• Brief
Please reproduce each of the entries below exactly as they appear.

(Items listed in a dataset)
+ + +

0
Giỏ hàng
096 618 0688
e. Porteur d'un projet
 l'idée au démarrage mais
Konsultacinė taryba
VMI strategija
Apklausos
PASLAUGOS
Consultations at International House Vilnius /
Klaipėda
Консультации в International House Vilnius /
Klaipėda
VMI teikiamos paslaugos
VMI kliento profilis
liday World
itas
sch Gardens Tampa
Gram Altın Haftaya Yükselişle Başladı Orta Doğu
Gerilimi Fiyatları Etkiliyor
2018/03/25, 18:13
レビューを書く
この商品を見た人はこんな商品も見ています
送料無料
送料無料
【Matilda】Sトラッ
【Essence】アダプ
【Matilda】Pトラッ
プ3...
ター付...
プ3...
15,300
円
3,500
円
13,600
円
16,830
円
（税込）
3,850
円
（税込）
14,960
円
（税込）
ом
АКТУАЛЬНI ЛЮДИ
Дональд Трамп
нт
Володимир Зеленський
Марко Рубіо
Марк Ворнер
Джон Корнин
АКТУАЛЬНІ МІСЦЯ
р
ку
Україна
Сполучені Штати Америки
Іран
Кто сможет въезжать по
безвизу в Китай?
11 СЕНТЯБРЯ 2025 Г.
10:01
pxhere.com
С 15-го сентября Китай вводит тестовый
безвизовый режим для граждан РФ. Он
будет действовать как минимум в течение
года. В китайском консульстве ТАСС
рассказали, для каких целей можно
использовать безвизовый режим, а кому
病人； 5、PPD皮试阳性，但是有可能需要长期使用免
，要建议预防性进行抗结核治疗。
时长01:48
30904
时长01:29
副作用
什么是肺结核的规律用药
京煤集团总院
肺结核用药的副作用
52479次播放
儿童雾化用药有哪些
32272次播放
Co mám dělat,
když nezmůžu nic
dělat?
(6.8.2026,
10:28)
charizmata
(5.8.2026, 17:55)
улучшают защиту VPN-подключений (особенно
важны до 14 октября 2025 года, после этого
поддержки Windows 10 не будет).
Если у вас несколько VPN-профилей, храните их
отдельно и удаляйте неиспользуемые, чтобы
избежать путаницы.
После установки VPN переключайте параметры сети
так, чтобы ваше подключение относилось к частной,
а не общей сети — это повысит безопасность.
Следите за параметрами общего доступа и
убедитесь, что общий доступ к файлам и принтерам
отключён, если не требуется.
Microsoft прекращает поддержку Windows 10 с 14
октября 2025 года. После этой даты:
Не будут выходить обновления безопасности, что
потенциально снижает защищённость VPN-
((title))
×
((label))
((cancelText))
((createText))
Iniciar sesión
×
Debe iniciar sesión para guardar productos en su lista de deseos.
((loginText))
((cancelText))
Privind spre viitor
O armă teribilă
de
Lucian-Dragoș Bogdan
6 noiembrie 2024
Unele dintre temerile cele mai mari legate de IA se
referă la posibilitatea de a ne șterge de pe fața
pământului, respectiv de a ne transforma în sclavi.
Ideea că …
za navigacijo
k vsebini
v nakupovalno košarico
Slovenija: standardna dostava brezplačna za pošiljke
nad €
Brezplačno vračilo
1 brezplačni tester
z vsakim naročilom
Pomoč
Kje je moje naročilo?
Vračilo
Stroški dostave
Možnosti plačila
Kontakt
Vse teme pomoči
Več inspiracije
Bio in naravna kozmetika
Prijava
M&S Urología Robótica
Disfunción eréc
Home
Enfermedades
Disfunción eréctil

+ + +

• Output
0
Giỏ hàng
096 618 0688
e. Porteur d'un projet
 l'idée au démarrage mais
Konsultacinė taryba
VMI strategija
Apklausos
PASLAUGOS
Consultations at International House Vilnius /
Klaipėda
Консультации в International House Vilnius /
Klaipėda
VMI teikiamos paslaugos
VMI kliento profilis
liday World
itas
sch Gardens Tampa
Gram Altın Haftaya Yükselişle Başladı Orta Doğu
Gerilimi Fiyatları Etkiliyor
2018/03/25, 18:13
レビューを書く
この商品を見た人はこんな商品も見ています
送料無料
送料無料
【Matilda】Sトラッ
【Essence】アダプ
【Matilda】Pトラッ
プ3...
ター付...
プ3...
15,300
円
3,500
円
13,600
円
16,830
円
（税込）
3,850
円
（税込）
14,960
円
（税込）
ом
АКТУАЛЬНI ЛЮДИ
Дональд Трамп
нт
Володимир Зеленський
Марко Рубіо
Марк Ворнер
Джон Корнин
АКТУАЛЬНІ МІСЦЯ
р
ку
Україна
Сполучені Штати Америки
Іран
Кто сможет въезжать по
безвизу в Китай?
11 СЕНТЯБРЯ 2025 Г.
10:01
pxhere.com
С 15-го сентября Китай вводит тестовый
безвизовый режим для граждан РФ. Он
будет действовать как минимум в течение
года. В китайском консульстве ТАСС
рассказали, для каких целей можно
использовать безвизовый режим, а кому
病人； 5、PPD皮试阳性，但是有可能需要长期使用免
，要建议预防性进行抗结核治疗。
时长01:48
30904
时长01:29
副作用
什么是肺结核的规律用药
京煤集团总院
肺结核用药的副作用
52479次播放
儿童雾化用药有哪些
32272次播放
Co mám dělat,
když nezmůžu nic
dělat?
(6.8.2026,
10:28)
charizmata
(5.8.2026, 17:55)
улучшают защиту VPN-подключений (особенно
важны до 14 октября 2025 года, после этого
поддержки Windows 10 не будет).
Если у вас несколько VPN-профилей, храните их
отдельно и удаляйте неиспользуемые, чтобы
избежать путаницы.
После установки VPN переключайте параметры сети
так, чтобы ваше подключение относилось к частной,
а не общей сети — это повысит безопасность.
Следите за параметрами общего доступа и
убедитесь, что общий доступ к файлам и принтерам
отключён, если не требуется.
Microsoft прекращает поддержку Windows 10 с 14
октября 2025 года. После этой даты:
Не будут выходить обновления безопасности, что
потенциально снижает защищённость VPN-
((title))
×
((label))
((cancelText))
((createText))
Iniciar sesión
×
Debe iniciar sesión para guardar productos en su lista de deseos.
((loginText))
((cancelText))
Privind spre viitor
O armă teribilă
de
Lucian-Dragoș Bogdan
6 noiembrie 2024
Unele dintre temerile cele mai mari legate de IA se
referă la posibilitatea de a ne șterge de pe fața
pământului, respectiv de a ne transforma în sclavi.
Ideea că …
za navigacijo
k vsebini
v nakupovalno košarico
Slovenija: standardna dostava brezplačna za pošiljke
nad €
Brezplačno vračilo
1 brezplačni tester
z vsakim naročilom
Pomoč
Kje je moje naročilo?
Vračilo
Stroški dostave
Možnosti plačila
Kontakt
Vse teme pomoči
Več inspiracije
Bio in naravna kozmetika
Prijava
M&S Urología Robótica
Disfunción eréc
Home
Enfermedades
Disfunción eréctil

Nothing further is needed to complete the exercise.